Locality: Hastings Point. Northern New South Wales, 1 metre, Australia, Pacific, 23 August 2006, On algae on rock reef. Length: 6 mm. Photographer: Denis Riek.
firstname.lastname@example.orgRiek, D.W., 2006 (Sep 2) Re: Damaged Elysia crispata. [Message in] Sea Slug Forum. Australian Museum, Sydney. Available from http://www.seaslugforum.net/find/17703
Your photo alongside well illustrates what Nick Curtis said about these animals surviving as long as the percardial region was intact. The lump in the middle of the animal is the heart and pericardial region which also contains the kidney opening and the anus. This means the main body organs are still intact and operating, allowing the animal to regenerate its lost half. - but please don't ask me to try and identify it.
January 20, 2001
From: Kathe R. Jensen
In reply to Satoru's message, I have a few references to autotomy and regeneration in sacoglossans. It seems that in the Oxynoidae the tail and parapodial lobes can be autotomized and regenerated. In the Limapontioidea the cerata can be autotomized and regenerated. I have also observed partial regeneration of rhinophores in several species, and sometimes partial regeneration of part of parapodia in Elysia spp..

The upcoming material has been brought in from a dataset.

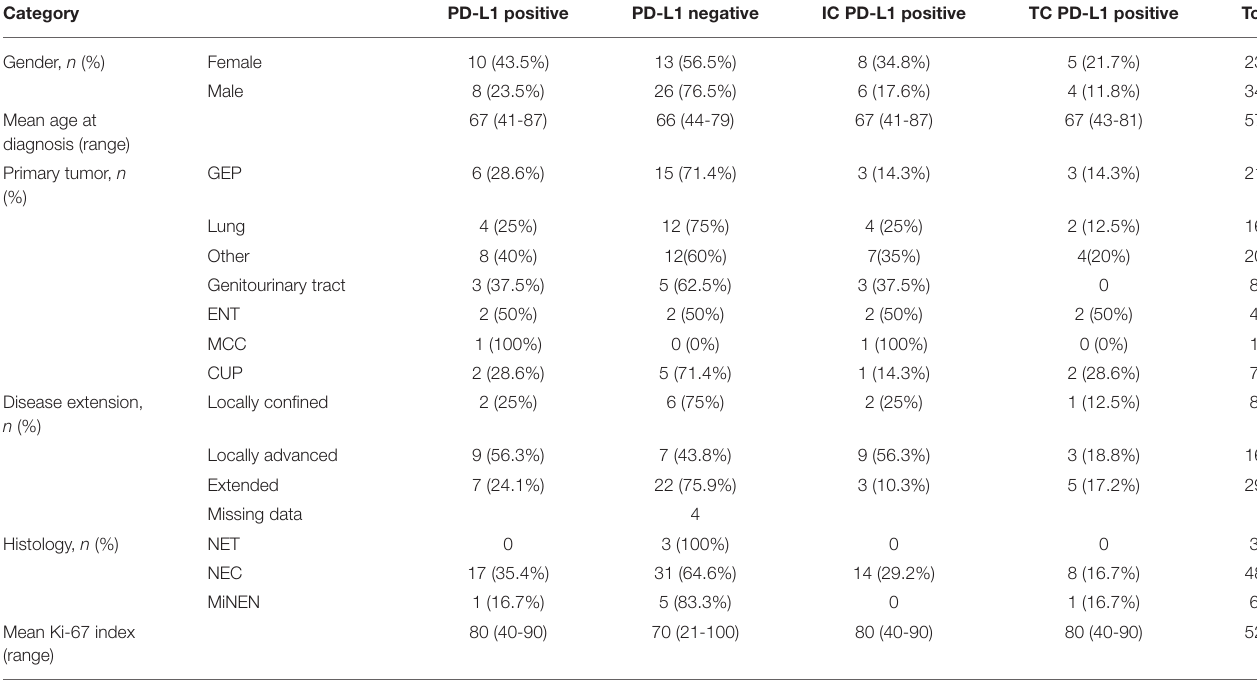
TABLE 1 | Clinicopathological data and PD-L1 expression overall; PD-L1 positive cases on tumor cells and on immune cells. Category PD-L1 positive PD-L1 negative Gender, n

• Di Marzo, V., Vardaro, R.R., De Petrocellis, Villani, G., Minei, R. & Cimino, G. 1991. Cyercenes, novel pyrones from the ascoglossan mollusc Cyerce cristallina. Tissue distribution, biosynthesis and possible involvement in defense and regenerative processes. Experientia, 47: 1221-1227.
• Di Marzo, V., Marin, A., Vardaro, R.R., De Petrocellis, L., Villani, G. & Cimino, G. 1993. Histological and biochemical bases of defense mechanisms in four species of Polybranchioidea ascoglossan molluscs. Marine Biology, 117: 367-380.
• Warmke, G. & Almodovar, L.R. 1972. Observations on the life cycle and regeneration in Oxynoe antillarum Morch, an ascoglossan opisthobranch from the Caribbean. Bulletin of Marine Science, 22: 67-74.
email@example.comJensen, K.R., 2001 (Jan 20) Re: Regeneration in Elysia ornata. [Message in] Sea Slug Forum. Australian Museum, Sydney. Available from http://www.seaslugforum.net/find/3566
With luck someone will know of some studies on nudibranchs as well.
January 18, 2001
From: Satoru Hori
I found Elysia ornata whose rhinophores were lost. I took this sea slug in my tank because I wanted to know how long it could live without rhinophores. In my tank, I cultivated a type of sea weed that Elysia ornata ate. That sea weed is shown in the photo.
To my surprise, rhinophores were regenerated after a month. I would like to know more about the regeneration rhinophores and cerata. Could you tell me the references on regeneration of sea slugs.
firstname.lastname@example.orgHori, S. , 2001 (Jan 18) Regeneration in Elysia ornata. [Message in] Sea Slug Forum. Australian Museum, Sydney. Available from http://www.seaslugforum.net/find/3558
Thanks for the interesting information on regeneration in Elysia ornata. I am afraid I can't help with any recent references on regeneration in sea slugs. If anyone out there knows of some I would be very grateful for the information.
There were some French & German studies published about 1900. There was also a paper by Child (1905) which showed that aeolids could regenerate the head if it was cut off in front of the nerve ring, and regenerate the posterior part of the body as long as more than half the body remained.
[Child, C. (1905) Regeneration in Nudibranchs. Science, 21]
Hopefully someone can help us with some recent references.